As I grew old enough to gain access to these holy buildings I gained a deeper love for them. And my love expanded to all the temples built by the Latter-Day saints. The warm glow that the temples give off at night I found was a type and shadow to the peaceful assurance that could be gained in their walls. I realized that the carved railings in the spiral stair cases, or the huge murals on the walls, or the intricately constructed ornate rooms, were just man’s best effort to build a house worthy of the intricate plan our loving Father has given his children.
As I have grown, and entered many of these temples, both ornate and subdued, one prime thought comes to mind: “It is good to be here.”
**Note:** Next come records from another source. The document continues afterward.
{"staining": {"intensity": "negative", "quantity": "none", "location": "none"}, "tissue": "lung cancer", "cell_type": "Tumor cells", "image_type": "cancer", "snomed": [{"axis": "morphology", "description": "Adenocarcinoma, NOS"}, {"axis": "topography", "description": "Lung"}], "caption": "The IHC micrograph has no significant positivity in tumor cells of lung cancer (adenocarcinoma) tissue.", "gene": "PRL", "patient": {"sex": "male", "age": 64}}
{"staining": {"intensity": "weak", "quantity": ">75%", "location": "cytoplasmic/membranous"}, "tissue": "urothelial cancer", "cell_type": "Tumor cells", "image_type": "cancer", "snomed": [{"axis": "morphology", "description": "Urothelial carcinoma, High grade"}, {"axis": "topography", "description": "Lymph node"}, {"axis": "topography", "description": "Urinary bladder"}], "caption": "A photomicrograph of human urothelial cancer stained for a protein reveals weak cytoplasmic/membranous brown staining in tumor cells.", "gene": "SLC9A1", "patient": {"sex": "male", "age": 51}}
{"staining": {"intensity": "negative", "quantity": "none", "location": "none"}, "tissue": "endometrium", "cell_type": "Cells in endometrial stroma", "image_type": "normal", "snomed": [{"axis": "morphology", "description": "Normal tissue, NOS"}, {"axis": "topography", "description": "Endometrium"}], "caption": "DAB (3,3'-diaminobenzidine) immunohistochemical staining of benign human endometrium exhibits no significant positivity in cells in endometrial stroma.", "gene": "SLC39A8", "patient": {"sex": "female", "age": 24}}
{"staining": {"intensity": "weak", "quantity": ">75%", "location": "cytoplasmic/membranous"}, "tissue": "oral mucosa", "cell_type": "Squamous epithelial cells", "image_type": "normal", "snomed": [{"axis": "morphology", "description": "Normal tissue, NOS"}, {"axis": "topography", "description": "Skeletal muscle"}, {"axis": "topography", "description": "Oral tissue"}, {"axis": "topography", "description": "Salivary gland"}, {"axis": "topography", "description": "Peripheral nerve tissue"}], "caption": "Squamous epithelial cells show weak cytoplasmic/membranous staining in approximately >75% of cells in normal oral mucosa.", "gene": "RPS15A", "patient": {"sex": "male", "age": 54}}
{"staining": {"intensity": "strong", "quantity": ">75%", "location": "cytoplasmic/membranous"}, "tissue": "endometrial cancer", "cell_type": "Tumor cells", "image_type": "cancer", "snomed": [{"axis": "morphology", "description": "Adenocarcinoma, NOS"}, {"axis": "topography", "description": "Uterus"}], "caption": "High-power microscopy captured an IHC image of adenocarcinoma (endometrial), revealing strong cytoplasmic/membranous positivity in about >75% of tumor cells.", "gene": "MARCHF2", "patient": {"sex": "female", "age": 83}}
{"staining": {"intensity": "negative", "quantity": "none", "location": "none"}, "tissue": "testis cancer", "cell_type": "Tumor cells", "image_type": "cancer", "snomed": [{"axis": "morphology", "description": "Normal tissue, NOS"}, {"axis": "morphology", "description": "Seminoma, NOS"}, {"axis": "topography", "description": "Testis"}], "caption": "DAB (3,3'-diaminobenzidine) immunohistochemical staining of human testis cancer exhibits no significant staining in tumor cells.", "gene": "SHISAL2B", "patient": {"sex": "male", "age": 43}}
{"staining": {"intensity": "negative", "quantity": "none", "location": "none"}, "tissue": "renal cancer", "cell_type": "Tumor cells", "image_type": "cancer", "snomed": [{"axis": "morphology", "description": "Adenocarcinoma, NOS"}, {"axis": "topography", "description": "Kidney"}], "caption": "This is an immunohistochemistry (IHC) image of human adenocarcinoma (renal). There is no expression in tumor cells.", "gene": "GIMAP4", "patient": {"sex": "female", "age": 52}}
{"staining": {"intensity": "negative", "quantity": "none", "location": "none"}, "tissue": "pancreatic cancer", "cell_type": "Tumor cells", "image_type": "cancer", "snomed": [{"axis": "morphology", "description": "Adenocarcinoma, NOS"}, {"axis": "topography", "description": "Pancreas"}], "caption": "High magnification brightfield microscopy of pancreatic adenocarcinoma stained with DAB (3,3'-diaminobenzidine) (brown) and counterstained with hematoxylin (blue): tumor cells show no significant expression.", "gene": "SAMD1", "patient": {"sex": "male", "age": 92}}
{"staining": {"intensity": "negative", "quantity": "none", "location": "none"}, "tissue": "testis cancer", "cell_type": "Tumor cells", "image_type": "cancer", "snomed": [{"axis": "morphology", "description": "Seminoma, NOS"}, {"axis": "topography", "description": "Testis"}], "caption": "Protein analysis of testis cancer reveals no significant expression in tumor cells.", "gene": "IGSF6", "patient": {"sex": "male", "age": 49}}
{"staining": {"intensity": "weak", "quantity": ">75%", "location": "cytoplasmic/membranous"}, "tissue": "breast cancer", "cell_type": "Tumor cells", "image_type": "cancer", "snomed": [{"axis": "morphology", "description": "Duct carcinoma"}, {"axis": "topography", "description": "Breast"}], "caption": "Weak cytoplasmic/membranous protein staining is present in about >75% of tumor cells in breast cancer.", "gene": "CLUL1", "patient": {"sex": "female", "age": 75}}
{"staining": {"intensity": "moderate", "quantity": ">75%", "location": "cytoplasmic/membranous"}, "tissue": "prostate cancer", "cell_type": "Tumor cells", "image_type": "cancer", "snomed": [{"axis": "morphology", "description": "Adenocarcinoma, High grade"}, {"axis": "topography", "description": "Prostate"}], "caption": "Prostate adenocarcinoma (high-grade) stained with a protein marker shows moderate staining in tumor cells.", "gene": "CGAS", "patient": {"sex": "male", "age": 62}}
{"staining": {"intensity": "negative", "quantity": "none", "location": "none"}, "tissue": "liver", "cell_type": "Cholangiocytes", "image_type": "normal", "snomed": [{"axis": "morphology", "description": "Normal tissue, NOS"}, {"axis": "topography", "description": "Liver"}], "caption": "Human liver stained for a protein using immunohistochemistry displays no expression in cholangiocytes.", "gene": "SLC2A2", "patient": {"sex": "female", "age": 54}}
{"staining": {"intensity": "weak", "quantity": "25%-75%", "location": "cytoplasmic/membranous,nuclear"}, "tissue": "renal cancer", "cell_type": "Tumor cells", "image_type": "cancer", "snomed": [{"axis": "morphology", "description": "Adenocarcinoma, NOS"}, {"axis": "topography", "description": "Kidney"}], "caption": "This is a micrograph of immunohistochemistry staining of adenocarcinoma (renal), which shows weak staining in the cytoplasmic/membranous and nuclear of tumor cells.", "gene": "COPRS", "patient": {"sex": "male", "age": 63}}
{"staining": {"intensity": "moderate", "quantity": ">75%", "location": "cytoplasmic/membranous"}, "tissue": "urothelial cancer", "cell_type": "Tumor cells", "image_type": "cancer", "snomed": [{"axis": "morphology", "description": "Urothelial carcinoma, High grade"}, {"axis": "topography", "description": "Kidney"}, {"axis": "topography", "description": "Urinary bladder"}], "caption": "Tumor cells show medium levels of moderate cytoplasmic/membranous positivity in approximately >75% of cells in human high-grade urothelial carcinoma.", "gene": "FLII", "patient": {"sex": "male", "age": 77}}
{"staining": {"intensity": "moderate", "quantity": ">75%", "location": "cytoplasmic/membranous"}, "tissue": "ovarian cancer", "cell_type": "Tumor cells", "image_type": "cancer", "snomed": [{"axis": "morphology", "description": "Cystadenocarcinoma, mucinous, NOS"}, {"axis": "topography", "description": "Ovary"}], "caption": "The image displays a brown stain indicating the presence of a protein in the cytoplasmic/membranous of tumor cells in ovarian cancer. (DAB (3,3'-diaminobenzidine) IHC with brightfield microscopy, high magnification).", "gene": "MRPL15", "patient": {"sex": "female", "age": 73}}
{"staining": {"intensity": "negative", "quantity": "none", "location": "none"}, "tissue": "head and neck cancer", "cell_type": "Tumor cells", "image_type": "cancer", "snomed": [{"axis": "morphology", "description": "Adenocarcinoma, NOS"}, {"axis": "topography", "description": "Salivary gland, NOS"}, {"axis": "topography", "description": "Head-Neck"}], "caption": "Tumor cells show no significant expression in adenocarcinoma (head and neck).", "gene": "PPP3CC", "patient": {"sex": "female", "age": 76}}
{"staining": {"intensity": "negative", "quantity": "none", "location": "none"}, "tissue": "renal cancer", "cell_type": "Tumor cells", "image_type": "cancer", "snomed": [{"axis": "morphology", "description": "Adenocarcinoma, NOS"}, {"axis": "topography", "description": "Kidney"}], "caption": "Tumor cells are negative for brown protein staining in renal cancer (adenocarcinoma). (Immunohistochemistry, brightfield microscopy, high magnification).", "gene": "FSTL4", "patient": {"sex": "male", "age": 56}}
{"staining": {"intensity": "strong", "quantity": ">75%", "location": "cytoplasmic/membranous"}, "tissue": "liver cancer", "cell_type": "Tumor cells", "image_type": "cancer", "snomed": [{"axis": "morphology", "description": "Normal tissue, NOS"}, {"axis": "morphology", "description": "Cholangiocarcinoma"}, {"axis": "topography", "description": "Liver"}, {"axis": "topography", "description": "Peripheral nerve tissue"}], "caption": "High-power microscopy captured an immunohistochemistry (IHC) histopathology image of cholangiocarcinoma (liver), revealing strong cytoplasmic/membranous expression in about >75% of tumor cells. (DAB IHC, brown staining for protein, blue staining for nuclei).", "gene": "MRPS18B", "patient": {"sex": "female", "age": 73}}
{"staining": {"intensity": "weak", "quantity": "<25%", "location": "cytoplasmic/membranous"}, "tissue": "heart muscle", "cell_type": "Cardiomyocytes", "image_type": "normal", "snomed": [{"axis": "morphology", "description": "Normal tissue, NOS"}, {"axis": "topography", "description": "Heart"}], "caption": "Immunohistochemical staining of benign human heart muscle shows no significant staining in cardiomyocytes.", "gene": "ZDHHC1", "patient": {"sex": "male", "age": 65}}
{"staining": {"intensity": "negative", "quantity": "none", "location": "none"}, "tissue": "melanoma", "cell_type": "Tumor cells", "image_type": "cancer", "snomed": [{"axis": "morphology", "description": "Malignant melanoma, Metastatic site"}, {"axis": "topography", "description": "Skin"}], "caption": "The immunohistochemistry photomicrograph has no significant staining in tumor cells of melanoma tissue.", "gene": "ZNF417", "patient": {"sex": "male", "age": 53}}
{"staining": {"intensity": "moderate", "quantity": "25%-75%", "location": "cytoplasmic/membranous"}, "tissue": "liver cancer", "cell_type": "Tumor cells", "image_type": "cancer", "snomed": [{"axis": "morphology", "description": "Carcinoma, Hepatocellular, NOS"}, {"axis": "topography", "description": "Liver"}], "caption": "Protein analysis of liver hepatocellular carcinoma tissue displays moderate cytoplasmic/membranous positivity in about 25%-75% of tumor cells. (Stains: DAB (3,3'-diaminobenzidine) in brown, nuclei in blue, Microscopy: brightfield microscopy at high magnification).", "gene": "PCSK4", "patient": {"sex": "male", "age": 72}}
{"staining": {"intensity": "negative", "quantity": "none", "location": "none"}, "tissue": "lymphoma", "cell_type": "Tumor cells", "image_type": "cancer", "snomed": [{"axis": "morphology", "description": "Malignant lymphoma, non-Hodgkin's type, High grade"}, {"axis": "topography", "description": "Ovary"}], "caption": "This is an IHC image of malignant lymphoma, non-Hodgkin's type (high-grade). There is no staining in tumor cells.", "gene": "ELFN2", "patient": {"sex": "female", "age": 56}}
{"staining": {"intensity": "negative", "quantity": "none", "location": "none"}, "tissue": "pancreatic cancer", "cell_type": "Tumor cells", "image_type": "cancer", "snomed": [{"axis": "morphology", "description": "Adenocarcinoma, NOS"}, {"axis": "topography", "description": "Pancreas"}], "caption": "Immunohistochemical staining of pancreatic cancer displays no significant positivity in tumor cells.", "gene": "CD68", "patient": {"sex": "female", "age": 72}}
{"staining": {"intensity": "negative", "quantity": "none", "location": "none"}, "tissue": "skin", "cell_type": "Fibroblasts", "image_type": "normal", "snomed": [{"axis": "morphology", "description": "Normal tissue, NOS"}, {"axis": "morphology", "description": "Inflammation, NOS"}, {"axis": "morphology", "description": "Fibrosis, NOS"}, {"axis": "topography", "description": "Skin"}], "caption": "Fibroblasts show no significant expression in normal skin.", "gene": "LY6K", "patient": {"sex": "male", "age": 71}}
These temples hold everything necessary to have a complete and rich life on this Earth and through the epochs and ages afterwards. As a young boy I would try every door when I had a chance to, heck I still do. I love the nooks, crannies and crevices. Sometimes I’ll find a door that has always been locked before. Behind the door could be a service closest or an entire new wing to explore. The knowledge gained in the temple is much the same way. You never know what spiritual door will be opened when you go to the temple. Sometimes it’ll be some morsel that helps you get through a particularly trying time in your life. Sometimes you’ll gain access to a new floor or tower that expands your knowledge immensely. Sometimes you’ll just go sit in you’re favorite corner with a view, relearning the same doctrines that have been so important to you in the past. There are so many different ways the temple helps us on our adventure back to God, but there is one thing I am sure of. They always help.
That’s why the thought “its good to be here” comes to my mind as I sit in the temple, whether by comfort, instruction, revelation, correction, exhortation, strengthening, or a litany of other ways the temple helps me. Every time. And I implore you to let it help you. If you don’t have the paper that lets you in, get one. Go to the temple, ornate or plain, and learn of the masterful plan our God has built for you. The spiritual journey of your life will become more intricate, complete and beautiful as you do.